With Pilgrim's clarification of Paramachaerodus in 1931, and utter rejection of both Pontosmilus and Proamphimachairodus-he included Machairodus orientalis, Felis ogygia, and Machairodus maximiliani as species of Paramachaerodus-Pontosmilus was rendered an invalid genus, for it possessed no valid type species, and both Pontosmilus and Proamphimachairodus were designated junior synonyms of Paramachaerodus.

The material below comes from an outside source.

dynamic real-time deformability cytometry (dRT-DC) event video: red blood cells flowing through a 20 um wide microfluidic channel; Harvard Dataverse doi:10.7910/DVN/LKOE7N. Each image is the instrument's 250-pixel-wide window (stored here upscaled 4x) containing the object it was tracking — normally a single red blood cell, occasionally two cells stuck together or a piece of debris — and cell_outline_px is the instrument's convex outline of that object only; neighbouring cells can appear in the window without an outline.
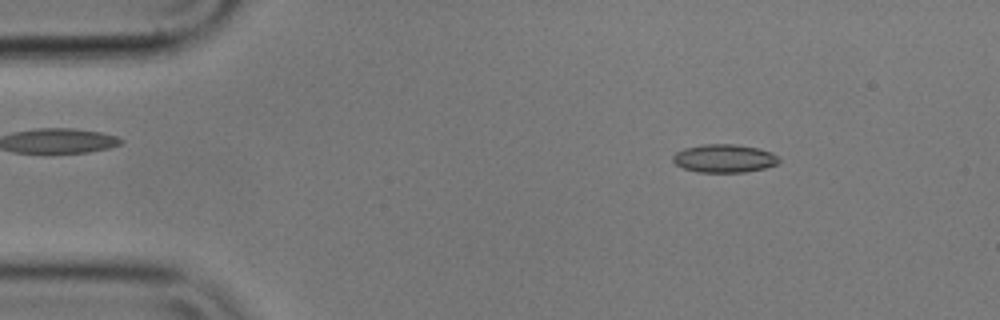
{"species": "common noctule bat (a hibernating species)", "species_latin": "Nyctalus noctula", "temperature_condition": "cold", "stored_images_in_passage": 56, "camera_frame_rate_fps": 3000, "um_per_image_px": 0.085, "animal": {"sex": "male", "body_mass_g": 17.9}, "frame": {"image": 1, "passage_image": 8, "time_ms": 2.333, "image_size_px": [1000, 320], "cell_outline_px": [[780, 164], [764, 168], [744, 172], [696, 172], [684, 168], [676, 164], [672, 160], [672, 156], [676, 152], [684, 148], [704, 144], [736, 144], [760, 148], [772, 152], [780, 160]], "centroid_in_image_um": [61.58, 13.46], "position_along_channel_um": 23.4, "area_um2": 17.57}}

A major review of the genus in 2010 designated P. matthewi, P. schlosseri, P. hungaricus as junior synonyms of P. orientalis, with P. maximiliani the only other valid species in Paramachaerodus, and assigning P. agygia back to Promegantereon. It also noted that "Pontosmilus" indicus (GSI-141) was a feline, and "Pontosmilus" pilgrimi (GSI-140) a machairodontine not of Paramachaerodus or Promegantereon, though the authors offered no alternate genus assignments for either species.

A third species, Paramachaerodus transasiaticus, was described in 2017 based on analysis of new fossil material from the late Miocene localities of Hezheng, Gansu Province, China, and Hadjidimovo, Bulgaria. These specimens had sabertooth characteristics intermediate between those of P. ogygia and those of P. orientalis and P. maximiliani.

In 2022, a new species Paramachaerodus yingliangi was proposed based on fossils from northeastern China; the same paper also proposed separating Paramachaerodus schlosseri as the new type species and moving P. orientalis and P. maximiliani to the resurrected genus Pontosmilus.

==Classification==
The position of Paramachaerodus within the Machairodontinae has been subject to much controversy, partially because many names have historically been proposed for it based on only scanty material. While Paramachaerodus is generally accepted as a close relative and probable forerunner of Megantereon and therefore an ancestor of Smilodon, the role Promegantereon played in this is still controversial. While researchers have generally favoured the classification of Promegantereon as a distinct genus starting in the early 2000's, it was still thought to be a close relative and potential ancestor of Paramachaerodus. Thus, Paramachaerodus' position within the Smilodontini was generally understood as intermediate, with Promegantereon as the first and Smilodon as the ultimate representative of that machairodontine tribe.

However, a 2022 phylogenetic analysis by Jiangzuo et al. cast doubt on this, and indeed on the monophyly of Paramachaerodus itself. While it confirmed P. orientalis as basal to the Megantereon-Smilodon clade (the Smilodontini sensu stricto) as proposed earlier, P. maxilmiliani was instead found to be basal to a clade comprising Rhizosmilodon and Dinofelis. At the same time, Promegantereon and Paramachaerodus transasiaticus were found to group together with Metailurus and Yoshi, which are usually placed in the separate Metailurini tribe. This would make Paramachaerodus, the Smilodontini and the Metailurini as traditionally definded polyphyletic, and calls for more work regarding machairodontine systematics, suggesting that a major revision of the subfamily may be needed.

==Paleobiology==
Based on the morphology of its humerus, P. orientalis is inferred to have been adapted for wooded environments.